La pronuncia incorretta fece piegare la bocca di Finegarmn in un mezzo sorriso amaro.
“Un umano maschio si dice uomo. Un umano femmina è una donna. Imparalo in fretta, piccolo fratello. Anzi… Selma. Davanti agli altri umani, dovrai chiamarmi Signore, e dovrai chiamare lei Signora.” Lo istruì, indicando la compagna. “Almeno finché saremo ad Olafstaad. Presto attraverseremo l’isola, sul versante orientale troveremo una nave per il continente. Lì avremo altre identità, un po’ più informali.” Batté una mano sulla spalla della donna dai capelli neri, ed era strano pensare che quella creatura della sua stessa stazza fosse in realtà un cucciolo sperduto.
“Ehi… andrà tutto bene, fratellino. Te lo prometto. I nostri genitori non sono molto affettuosi, io stesso sono fuggito appena ho avuto l’età per farlo. Non devi basarti sul loro giudizio.”
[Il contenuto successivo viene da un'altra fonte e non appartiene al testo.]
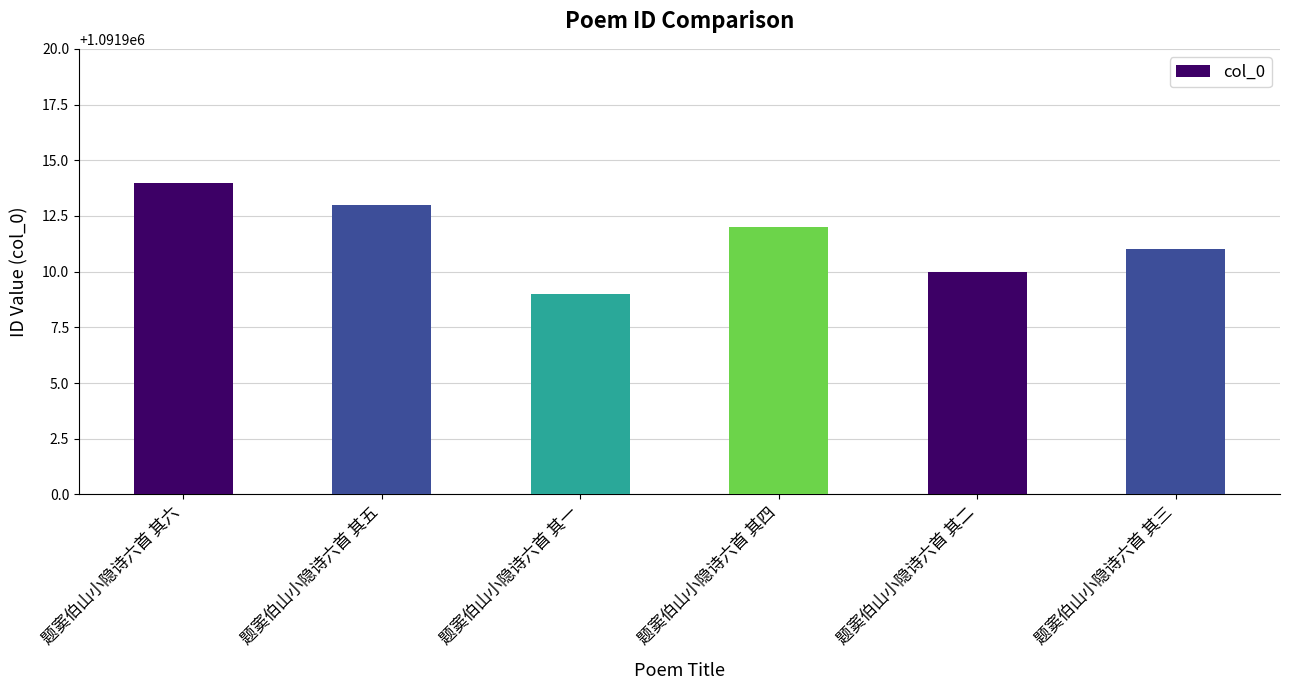

What is the label of the 4th bar from the right?

题窦伯山小隐诗六首 其一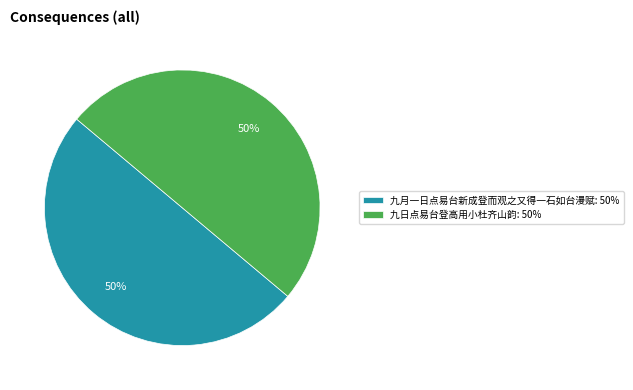

Approximately how many times larger is the value at 九日点易台登高用小杜齐山韵: 50% compared to 九月一日点易台新成登而观之又得一石如台漫赋: 50%?

1.0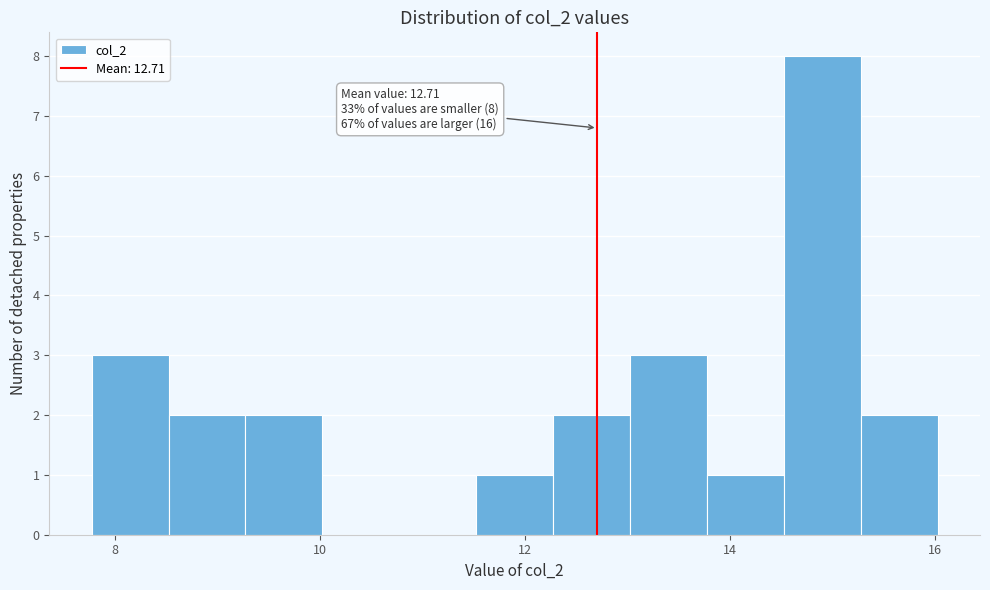

Around what value on the x-axis is the tallest bar? Give the approximate position of its centre, as read against the axis.

15.0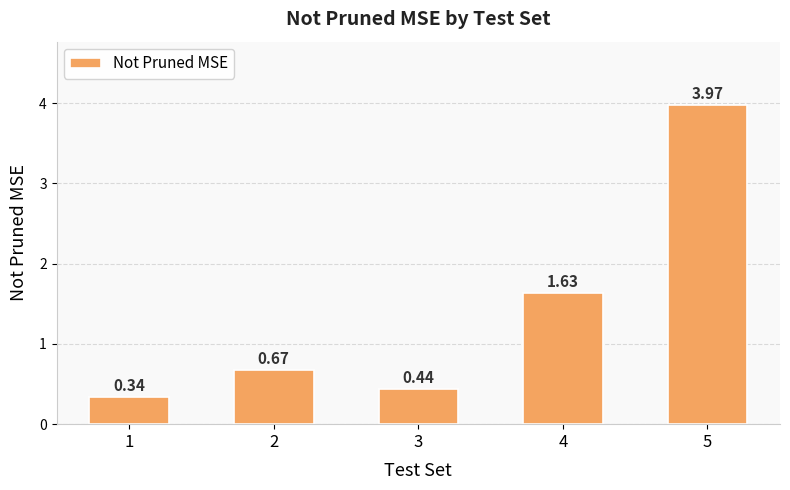

Between 3 and 1, which is larger?

3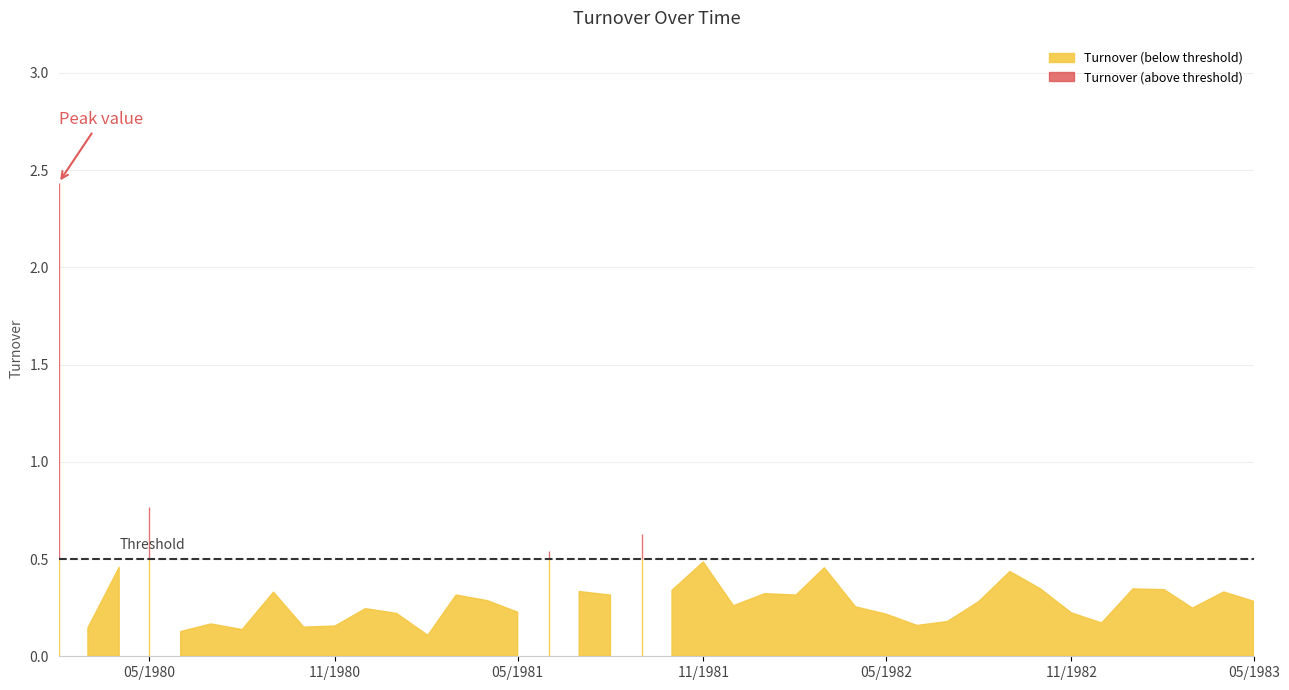

What is the minimum value shown in the chart?

0.1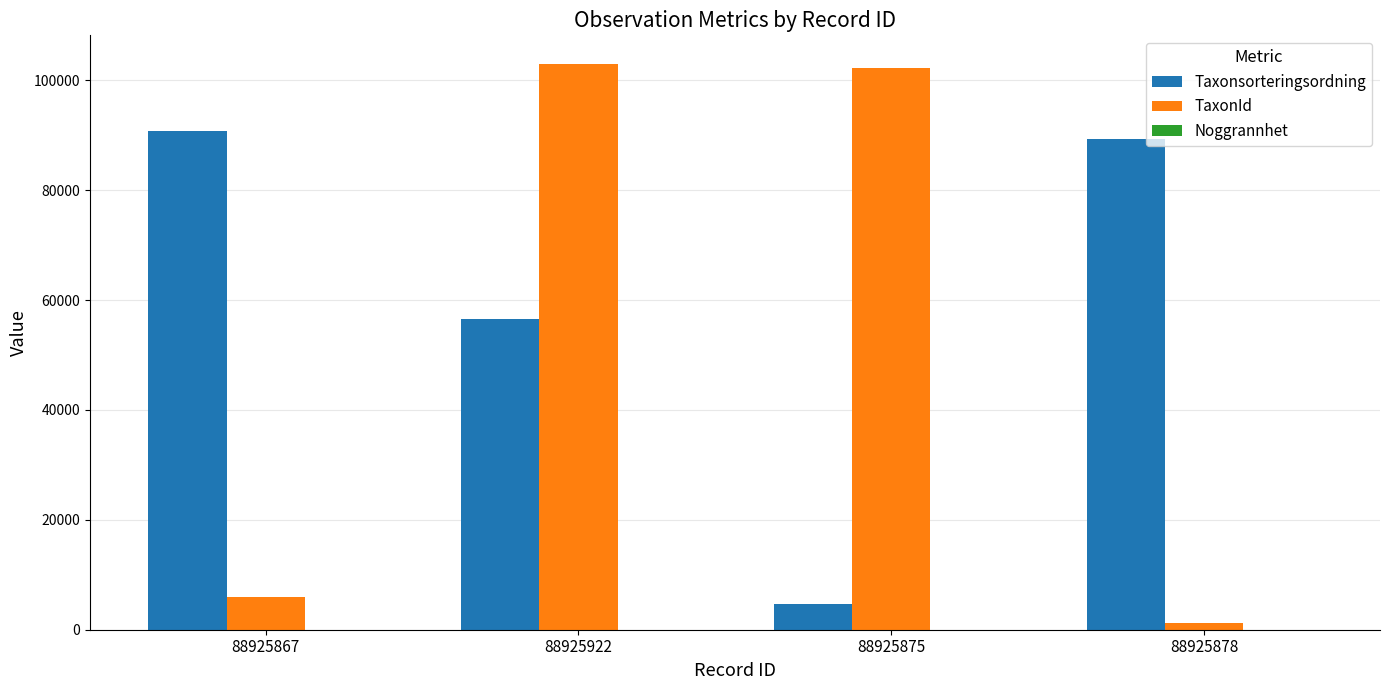

What is the average value of the Taxonsorteringsordning series?

60331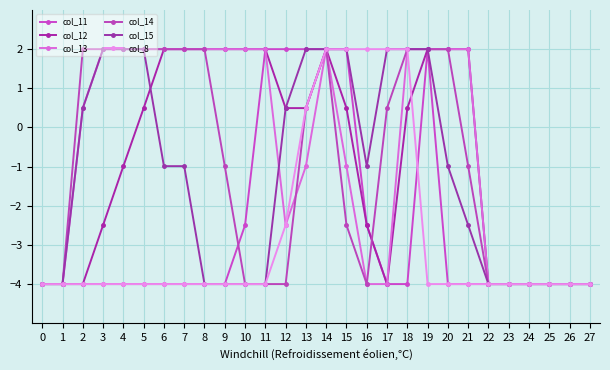

What is the lowest value of the col_14 series?

-4.0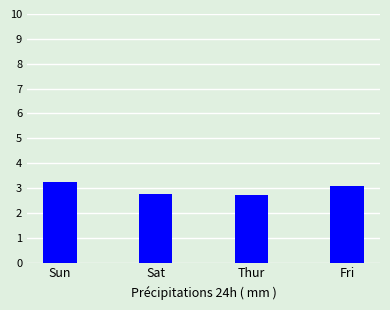

Count the values in the range 2 to 3.

2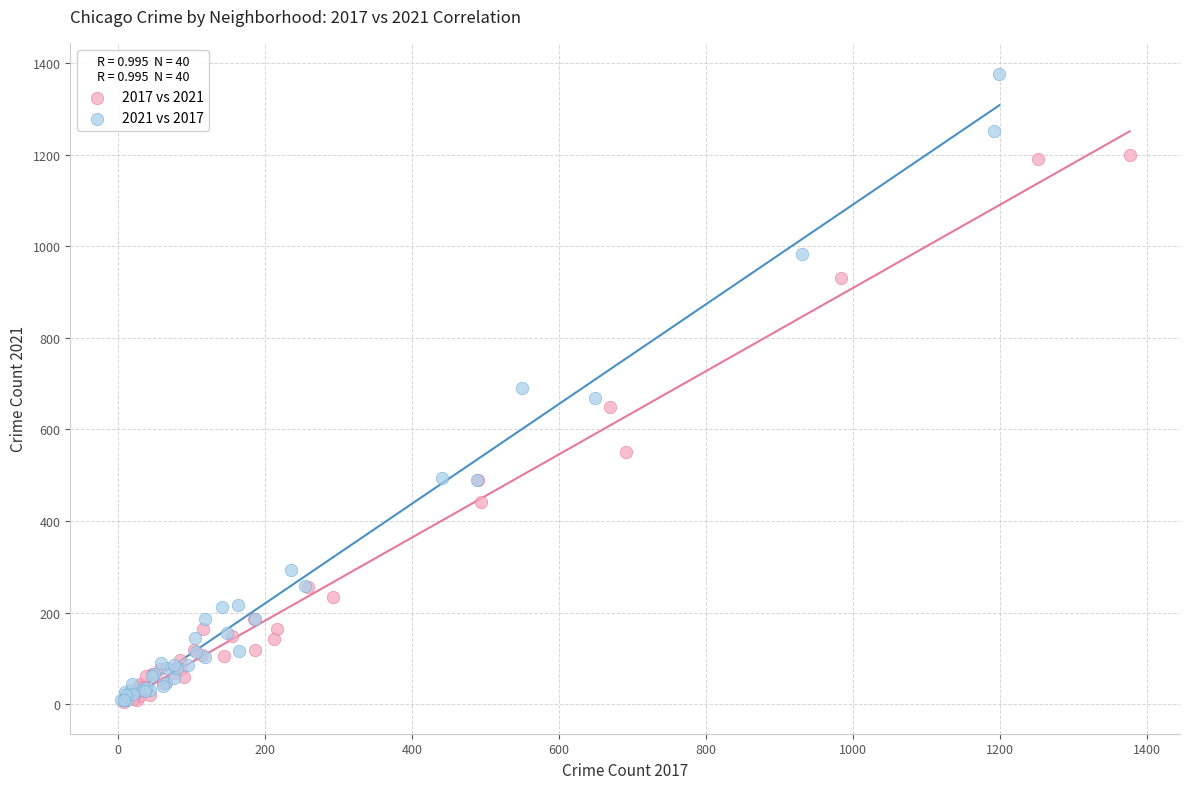

What are all the series names shown in the legend?

2017 vs 2021, 2021 vs 2017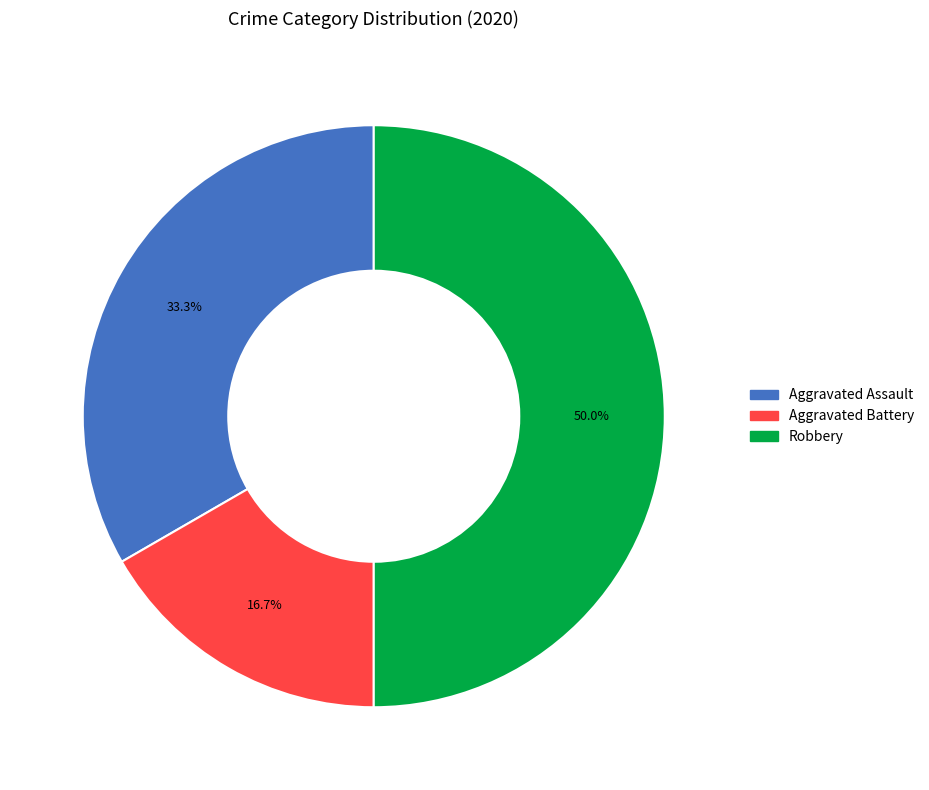

Which has a higher value, Aggravated Assault or Robbery?

Robbery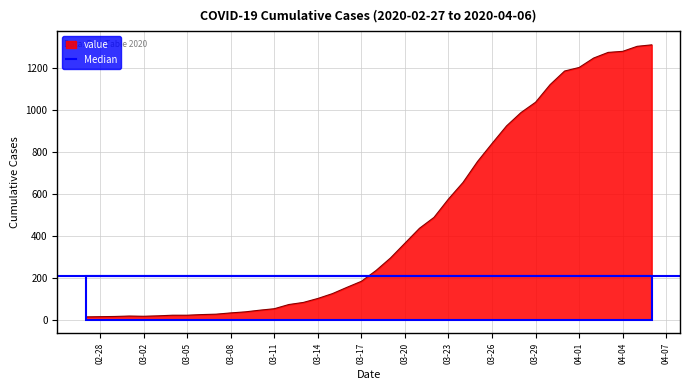

At which label does the data first exceed 234?

2020-03-19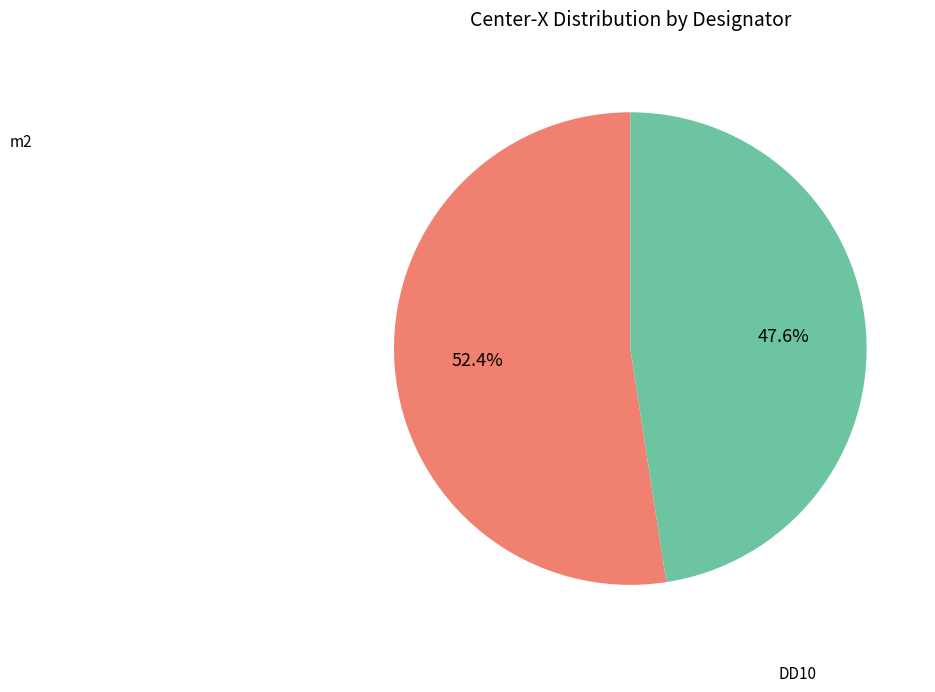

Is there any slice that represents more than half of the pie?

Yes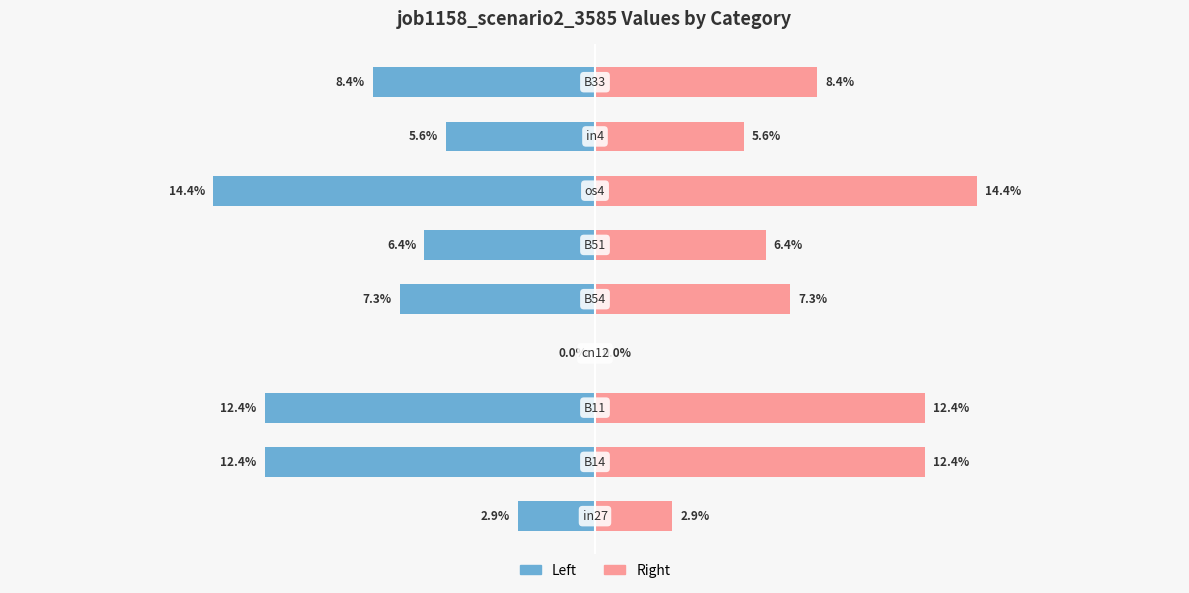

How many distinct data groups are displayed?

2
Selma abbassò gli occhi sull’acqua nera che fluiva ai lati della barca.
Il giudizio dei loro genitori poteva essere duro, ma non era ingiusto. Sapeva che non avrebbe mai più guardato il mare senza sperare di vedere la sua sorellina rompere il pelo dell’acqua in uno spruzzo, ridendo e gridando che era stato solo uno scherzo.

La nave continuò a scivolare verso il villaggio, e presto la musica chiassosa degli umani soppraggiunse a guidarli, insieme alla luce delle torce. Il cucciolo non aveva mai sentito un simile schiamazzo, ma in qualche modo lo fece sentire un po’ meglio. Quella musica calda e caotica gli fece capire, con il cuore prima che con la mente, che da qualche parte c’era ancora gioia nel mondo.